▶ _Отрывок со страницы_:
● ● ● ●

Тогда же мощная английская эскадра под командованием адмирала Соммервилла появилась в море возле Орана, где на широком рейде Мерс-эль-Кебира стояла на якоре треть французского флота. У адмирала Женсуля, который им командовал, было довольно ограниченное представление о чести. Ему не хватило проницательности; он недооценил решимости наших союзников и ненадежности собственной позиции.

Не позволив подняться на борт посланцу английского адмирала, он получил его предложения в письменном виде. Предложения те содержали заверения в уважении и верности братству по оружию; там же выражались сожаления по поводу вынужденных крайних мер.

Вот предложения, сделанные адмиралу Женсулю:

1. Вы продолжите борьбу вместе с нами.

2. Вы направитесь в какой-нибудь британский порт; экипажи вернутся на родину при первой возможности. Корабли будут возвращены Франции, как только кончатся боевые действия, а ущерб, который им может быть причинен, будет возмещен.

3. Вы направитесь вместе с нами с ограниченным экипажем в какой-нибудь французский порт на Антильских островах или доверите ваши разоруженные суда Соединенным Штатам, где они будут в безопасности.

4. В случае если вы откажетесь от этих разумных предложений, я должен буду, к моему глубокому сожалению, потребовать от вас затопить ваши корабли через шесть часов.

● ● ● ●

▶ _Собранные данные_:
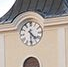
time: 4:29
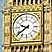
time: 9:39
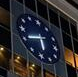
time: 5:41
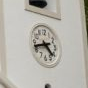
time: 4:42
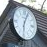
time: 6:03
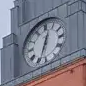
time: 12:33
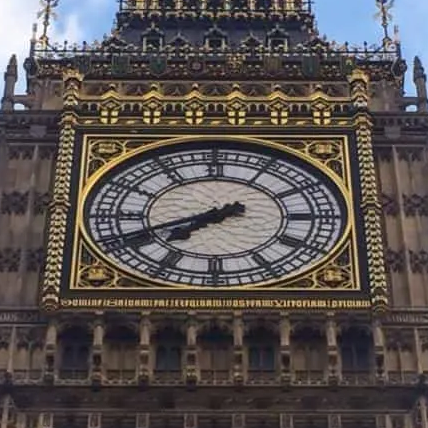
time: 7:41
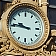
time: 9:45
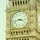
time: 3:43
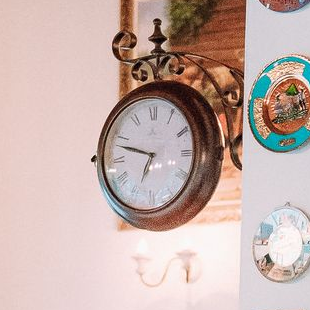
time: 6:47
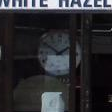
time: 1:50
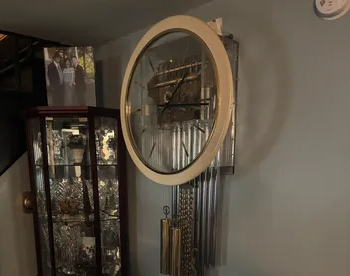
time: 1:16
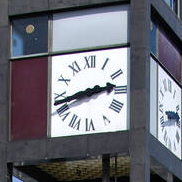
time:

● ● ● ●

▶ _Задание_:
Ответьте на вопросы по отрывку о событиях у Мерс-эль-Кебира.
1. Под чьим командованием английская эскадра появилась возле Орана?
2. Какая часть французского флота стояла на якоре на рейде Мерс-эль-Кебира?
3. Через сколько часов адмирал Женсуль должен был затопить корабли, если бы отказался от предложений?
Материал здесь ни при чем.

▶ _Ответ_:
1. Под командованием адмирала Соммервилла.
2. Треть французского флота.
3. Через шесть часов.